What is the TEFL industry like in Japan?
"It’s a really exciting time to be in the TEFL industry in Japan."
As I mentioned, it is absolutely booming. Adult English education, as well as the primary and secondary sectors, is really shifting its focus towards the idea of ‘fours skills’ education, so communicative language teaching is coming on strong. After years and years of Japanese English speakers having good receptive skills but weaker productive skills, employers, schools and the government know they need to get teachers who are properly trained to help restore the balance and give Japanese people the English they need to compete on the global stage.
We ran a series of seminars around the country last month and we had people flying in to attend a two hour session on communicative language teaching. The response was amazing! It’s a really exciting time to be in the TEFL industry in Japan.
For more information on the courses in Japan, please click here.
Why do you think so many people go overseas to take the CELTA nowadays?

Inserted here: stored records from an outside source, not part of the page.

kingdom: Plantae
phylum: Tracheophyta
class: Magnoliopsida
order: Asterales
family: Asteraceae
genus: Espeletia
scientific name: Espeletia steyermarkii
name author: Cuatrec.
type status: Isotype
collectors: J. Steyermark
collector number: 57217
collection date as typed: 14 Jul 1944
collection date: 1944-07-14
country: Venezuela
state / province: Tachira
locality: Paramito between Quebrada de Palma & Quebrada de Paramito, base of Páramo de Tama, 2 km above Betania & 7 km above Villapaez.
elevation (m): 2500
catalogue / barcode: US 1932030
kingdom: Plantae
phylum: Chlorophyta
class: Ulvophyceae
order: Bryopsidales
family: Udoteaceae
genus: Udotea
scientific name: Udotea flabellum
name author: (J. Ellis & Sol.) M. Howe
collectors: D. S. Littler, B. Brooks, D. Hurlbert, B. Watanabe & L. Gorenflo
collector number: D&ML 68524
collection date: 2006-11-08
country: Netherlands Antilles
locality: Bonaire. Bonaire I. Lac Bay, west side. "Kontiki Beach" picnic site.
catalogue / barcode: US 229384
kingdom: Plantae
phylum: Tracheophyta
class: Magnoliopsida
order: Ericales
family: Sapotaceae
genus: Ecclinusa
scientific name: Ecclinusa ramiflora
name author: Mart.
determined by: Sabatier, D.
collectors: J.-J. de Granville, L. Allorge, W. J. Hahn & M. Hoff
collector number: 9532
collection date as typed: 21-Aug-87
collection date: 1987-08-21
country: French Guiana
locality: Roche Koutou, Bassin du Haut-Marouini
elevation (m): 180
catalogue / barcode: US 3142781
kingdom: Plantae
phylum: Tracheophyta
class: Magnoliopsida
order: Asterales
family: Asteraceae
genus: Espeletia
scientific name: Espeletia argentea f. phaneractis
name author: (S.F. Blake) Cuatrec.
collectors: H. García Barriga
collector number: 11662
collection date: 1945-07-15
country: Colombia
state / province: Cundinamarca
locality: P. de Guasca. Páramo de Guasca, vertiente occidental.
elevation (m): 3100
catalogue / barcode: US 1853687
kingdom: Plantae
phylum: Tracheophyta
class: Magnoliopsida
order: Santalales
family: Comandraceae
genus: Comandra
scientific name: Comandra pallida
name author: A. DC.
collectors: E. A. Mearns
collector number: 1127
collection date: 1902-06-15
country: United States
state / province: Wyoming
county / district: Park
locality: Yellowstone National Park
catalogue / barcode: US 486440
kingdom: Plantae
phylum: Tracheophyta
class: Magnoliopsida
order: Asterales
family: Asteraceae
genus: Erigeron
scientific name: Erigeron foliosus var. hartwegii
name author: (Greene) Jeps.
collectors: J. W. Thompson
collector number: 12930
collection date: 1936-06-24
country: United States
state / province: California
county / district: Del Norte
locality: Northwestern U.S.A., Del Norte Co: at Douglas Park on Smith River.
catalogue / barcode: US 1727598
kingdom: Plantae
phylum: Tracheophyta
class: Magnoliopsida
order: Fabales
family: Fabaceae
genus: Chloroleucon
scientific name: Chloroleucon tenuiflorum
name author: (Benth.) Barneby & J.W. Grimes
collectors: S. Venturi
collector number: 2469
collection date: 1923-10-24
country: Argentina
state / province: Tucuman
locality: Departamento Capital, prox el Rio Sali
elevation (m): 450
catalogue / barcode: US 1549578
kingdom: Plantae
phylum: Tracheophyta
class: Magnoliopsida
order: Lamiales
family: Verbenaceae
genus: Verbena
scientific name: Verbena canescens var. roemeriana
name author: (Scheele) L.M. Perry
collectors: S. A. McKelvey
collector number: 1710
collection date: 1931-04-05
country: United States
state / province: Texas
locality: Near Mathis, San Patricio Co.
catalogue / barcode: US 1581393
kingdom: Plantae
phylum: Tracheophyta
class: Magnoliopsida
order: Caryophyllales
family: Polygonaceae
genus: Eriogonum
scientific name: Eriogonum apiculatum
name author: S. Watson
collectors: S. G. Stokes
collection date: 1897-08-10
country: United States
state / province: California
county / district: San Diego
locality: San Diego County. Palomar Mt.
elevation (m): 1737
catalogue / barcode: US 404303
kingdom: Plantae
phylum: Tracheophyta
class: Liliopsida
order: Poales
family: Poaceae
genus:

I think a lot of people like to take the CELTA in the country they initially hope to work in. We get people from all over flying into do the course – the USA, China, Sweden, Ireland, Russia to name a few – and quite often it’s because they have fallen in love with the culture of the country and want to experience it as a traveller rather than a tourist. Living and working and getting a more authentic experience. Quite often I think people are just keen to get over and get involved! It’s also a lot easier to find work if you are on the ground. Being present for a face to face interview trumps calling in from abroad every time.
What advice would you give to people looking to prepare to take the CELTA at one of your locations?
"CELTA opens doors to lives and cultures most people never get to see."
Remember why you are doing it. CELTA opens doors to lives and cultures most people never get to see. But to be able to take full advantage of it you need to be able to provide something in return and the best way to do this is by making sure you get as much out of your CELTA as you can. This way the ‘exchange’ is equal – amazing teaching for amazing experiences.
What would you tell someone considering a career in TESOL?
Do it! I have experienced so much more than I ever imagined I would, and it is due to TESOL. If you want to see the world and get paid to do it, this is the industry for you.